Although it’s been three years since Many Clouds’ passing, the racing community still speak fondly of the Rhonehurst star.
Sherwood said: “We were very lucky at the time because we had three young horses who came at the same time with Deputy Dan and Puffin Billy there too.
“Puffin Billy was more precocious, but Many Clouds was always going to develop if you gave him the time.
“Trevor Hemmings allowed you to give him the time and he thrived in his work and developed each year.
“It was very satisfying when he won the Hennessy because that was the plan halfway through the season before, but nine times out of 10 with horses you make plans and they never come off.”
Despite winning the Hennessy Gold Cup at Newbury, Sherwood wasn’t sure if the Grand National at Aintree would be the next step.
He said: “It worked and that was the fun part, but the Grand National was an afterthought as I wasn’t too keen because I thought it was a year too soon.
“Trevor wanted to give it a shot and the rest is history – he was a horse of a lifetime.
“We miss him even now. Not just as a racehorse, but as a person too because he was a very kind and honest horse.”
Sherwood has been based at Rhonehurst since becoming a trainer in 1984 and he has been thrilled with the success he has had.
He said: “It is all I have ever known and it has been a lucky yard for me as I built it up. When I bought it there were only 24 boxes and we extended it to 60 plus.
“In the early 90s it was a big yard, but now it’s average because trainers are now training over 100 horses and that’s not something I want to do.”
Sherwood’s interest in horses began as both his parents rode in point-to-point races.
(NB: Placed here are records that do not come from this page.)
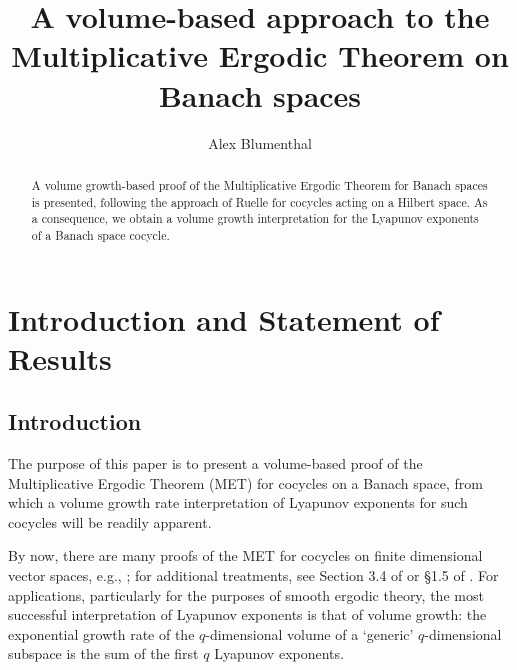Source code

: \documentclass[11pt]{amsart}
\title{A volume-based approach to the Multiplicative Ergodic Theorem on Banach spaces}
\author{Alex Blumenthal}
\theoremstyle{theorem}
\theoremstyle{definition}
\numberwithin{equation}{section}
\begin{document}


\maketitle


\begin{abstract}
A volume growth-based proof of the Multiplicative Ergodic Theorem for Banach spaces is presented, following the approach of Ruelle for cocycles acting on a Hilbert space. As a consequence, we obtain a volume growth interpretation for the Lyapunov exponents of a Banach space cocycle.
\end{abstract}

\section{Introduction and Statement of Results}

\subsection{Introduction}

The purpose of this paper is to present a volume-based proof of the Multiplicative Ergodic Theorem (MET) for cocycles on a Banach space, from which a volume growth rate interpretation of Lyapunov exponents for such cocycles will be readily apparent.

By now, there are many proofs of the MET for cocycles on finite dimensional vector spaces, e.g., \cite{O, Ra, R1, W}; for additional treatments, see Section 3.4 of \cite{A} or \S 1.5 of \cite{Kr}. For applications, particularly for the purposes of smooth ergodic theory, the most successful interpretation of Lyapunov exponents is that of volume growth: the exponential growth rate of the $q$-dimensional volume of a `generic' $q$-dimensional subspace is the sum of the first $q$ Lyapunov exponents.

\end{document}
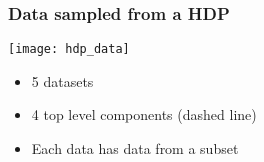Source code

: \begin{frame}
	\frametitle{Data sampled from a \ac{HDP}}
	\begin{multicols}{2}
		\centering\texttt{[image: hdp\_data]}
		\newpage
		\begin{itemize}
			\item 5 datasets
			\item 4 top level components (dashed line)
			\item Each data has data from a subset
		\end{itemize}
	\end{multicols}
\end{frame}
He had football trials with Charlton Athletic and Colchester United, but turned to horseracing in 1974.
“I started off with Gavin Pritchard-Gordon in Newmarket before going to Ireland, where I had my first rides as an amateur.
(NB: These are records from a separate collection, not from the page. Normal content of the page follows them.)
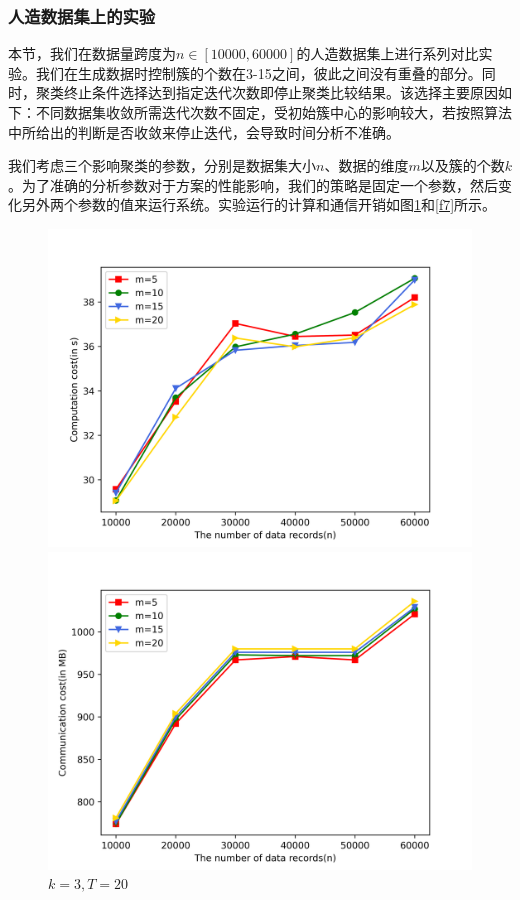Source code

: \subsubsection{人造数据集上的实验}
本节，我们在数据量跨度为$ n\in[10000,60000] $的人造数据集上进行系列对比实验。我们在生成数据时控制簇的个数在3-15之间，彼此之间没有重叠的部分。同时，聚类终止条件选择达到指定迭代次数即停止聚类比较结果。该选择主要原因如下：不同数据集收敛所需迭代次数不固定，受初始簇中心的影响较大，若按照算法中所给出的判断是否收敛来停止迭代，会导致时间分析不准确。

我们考虑三个影响聚类的参数，分别是数据集大小$ n $、数据的维度$ m $以及簇的个数$ k $。为了准确的分析参数对于方案的性能影响，我们的策略是固定一个参数，然后变化另外两个参数的值来运行系统。实验运行的计算和通信开销如图\ref{f6}和\ref{f7}所示。
\begin{figure}[htbp] %
	\captionsetup{font=scriptsize}
	\begin{minipage}[t]{0.45\linewidth}
		\includegraphics[width=\linewidth]{img/m.png}
	\end{minipage}%
	\hfill%
	\begin{minipage}[t]{0.45\linewidth}
		\includegraphics[width=\linewidth]{img/m_comm.png}
	\end{minipage} 
	\caption{$k=3, T=20$}
	\label{f6}
\end{figure} 

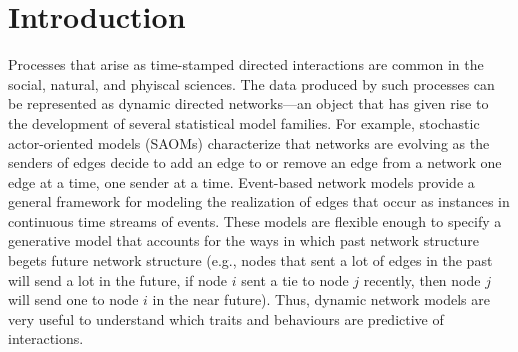\documentclass[ba]{imsart}
\numberwithin{equation}{section}
\theoremstyle{plain}
\begin{document}
\begin{frontmatter}
		\begin{keyword}[class=MSC]
		\end{keyword}
		
		\begin{keyword}
		\end{keyword}
		
	\end{frontmatter}
	
	\section{Introduction}\label{sec:introduction}
	
	Processes that arise as time-stamped directed interactions are common in the social, natural, and phyiscal sciences. The data produced by such processes can be represented as dynamic directed networks---an object that has given rise to the development of several statistical model families. For example, stochastic actor-oriented models (SAOMs) \citep{snijders1996stochastic,snijders2007modeling} characterize that networks are evolving as the senders of edges decide to add an edge to or remove an edge from a network one edge at a time, one sender at a time. Event-based network models \citep{Butts2008,Vu2011,hunter2011dynamic,PerryWolfe2012} provide a general framework for modeling the realization of edges that occur as instances in continuous time streams of events. These models are flexible enough to specify a generative model that accounts for the ways in which past network structure begets future network structure (e.g., nodes that sent a lot of edges in the past will send a lot in the future, if node $i$ sent a tie to node $j$ recently, then node $j$ will send one to node $i$ in the near future). Thus, dynamic network models are very useful to understand which traits and behaviours are predictive of interactions. 
	
\end{document}
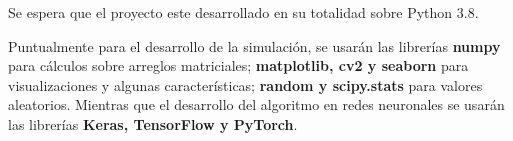 
Se espera que el proyecto este desarrollado en su totalidad sobre Python 3.8.

Puntualmente para el desarrollo de la simulación, se usarán las librerías \textbf{numpy} para cálculos sobre arreglos matriciales; \textbf{matplotlib, cv2 y seaborn} para visualizaciones y algunas características; \textbf{random y scipy.stats} para valores aleatorios. Mientras que el desarrollo del algoritmo en redes neuronales se usarán las librerías \textbf{Keras, TensorFlow y PyTorch}.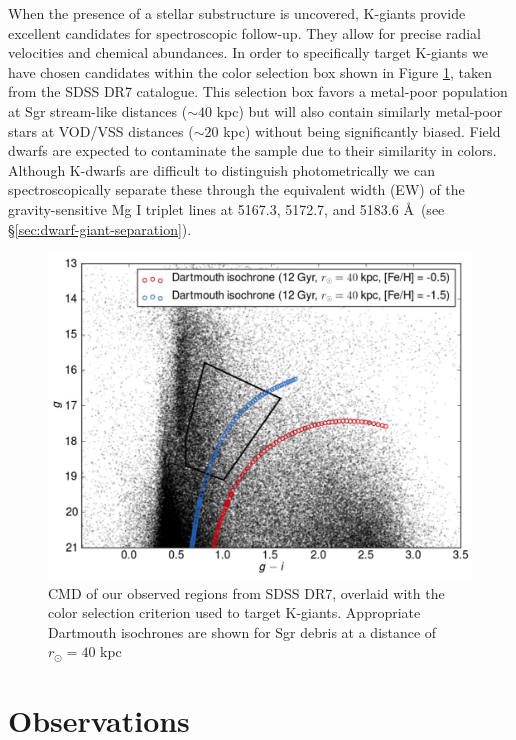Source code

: \documentclass[preprint2]{aastex}
\begin{document}
When the presence of a stellar substructure is uncovered, K-giants provide excellent candidates for spectroscopic follow-up. They allow for precise radial velocities and chemical abundances. In order to specifically target K-giants we have chosen candidates within the color selection box shown in Figure \ref{fig:cmd-target-selection}, taken from the SDSS DR7 catalogue. This selection box favors a metal-poor population at Sgr stream-like distances ($\sim40$ kpc) but will also contain similarly metal-poor stars at VOD/VSS distances ($\sim20$ kpc) without being significantly biased. Field dwarfs are expected to contaminate the sample due to their similarity in colors. Although K-dwarfs are difficult to distinguish photometrically we can spectroscopically separate these through the equivalent width (EW) of the  gravity-sensitive Mg I triplet lines at 5167.3, 5172.7, and 5183.6 \AA\ (see \S\ref{sec:dwarf-giant-separation}).

\begin{figure}[h]
	\includegraphics[width=\columnwidth]{./cmd.eps}
	\caption{CMD of our observed regions from SDSS DR7, overlaid with the color selection criterion used to target K-giants. Appropriate Dartmouth isochrones \citep{Dotter;et-al_2008} are shown for Sgr debris at a distance of $r_\odot =40$ kpc \citep{Belokurov;et-al_2006}}
	\label{fig:cmd-target-selection}
\end{figure}

\section{Observations}
\label{sec:observations}
\end{document}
"But Nicky [Henderson] started training, so I took over his job as Fred Winter’s assistant and came back to England and was champion amateur early on, riding just under 100 winners.
“It was the obvious transition to stop riding and start training, which is what I wanted to do, so I bought Rhonehurst and had a lot of success early on.”
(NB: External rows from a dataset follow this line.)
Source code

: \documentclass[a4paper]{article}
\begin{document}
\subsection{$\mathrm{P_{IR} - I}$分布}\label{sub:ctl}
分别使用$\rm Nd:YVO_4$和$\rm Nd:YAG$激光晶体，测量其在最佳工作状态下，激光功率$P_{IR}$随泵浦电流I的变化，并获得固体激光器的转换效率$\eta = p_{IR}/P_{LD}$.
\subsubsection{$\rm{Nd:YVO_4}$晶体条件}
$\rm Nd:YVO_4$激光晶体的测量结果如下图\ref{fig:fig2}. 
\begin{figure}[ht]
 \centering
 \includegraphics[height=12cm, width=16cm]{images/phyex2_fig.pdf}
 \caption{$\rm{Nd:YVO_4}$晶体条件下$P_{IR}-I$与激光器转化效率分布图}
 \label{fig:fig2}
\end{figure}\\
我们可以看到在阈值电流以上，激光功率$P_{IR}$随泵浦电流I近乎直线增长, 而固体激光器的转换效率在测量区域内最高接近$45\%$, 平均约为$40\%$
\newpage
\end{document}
When starting out as a trainer, Lambourn was the obvious place and Sherwood said: “I wouldn’t train anywhere else because I have been here two thirds of my life and I have seen a lot of good changes.
“It’s extraordinary because when I came here it was virtually all jump trainers, but now there are more flat trainers – it flows in cycles.
“It’s a lovely spot and geographically very handy because we’re an hour from London and very central, which really helps.”
Sherwood also praised Lambourn Open Day, which sees the racing community come together with the public in the village on Good Friday.
“The numbers stagger me,” he said. “We depend on the weather, but last year was a record year and we all get on very well because we’re a community.
“In racing, we all help each other and when things go wrong everyone pulls together.”
With the jumps season reaching a key point of the year, Sherwood said: “I am happy because up until Christmas time everything was going according to plan.
“I haven’t got the numbers like Nicky or Paul, but I am happy with the 60 boxes as long as they’re full.
“You want the quality and to find another Many Clouds, Puffin Billy or Deputy Dan is tough because it’s so competitive out there.
“We’re lacking a real star, but there are a lot of young horses who are waiting on the subs bench hoping to take over.
“It keeps me dreaming and it gets me going because I love training the young ones.
“However much they show or don’t show at home is different until you see them on a racecourse.”
With the Cheltenham Festival looming, Sherwood said he’d love to secure another winner there.
He said: “I haven’t had a festival winner for a while now and I’d love to have one more as it would be the icing on the cake.
“It is so competitive and I haven’t got anything in any of the championship races, but I may have something in the handicap races.
“We all love Cheltenham and we all want to have runners there, but you could finish seventh or eighth and miss out on a £30,000 race the week before because we wanted to go to Cheltenham.”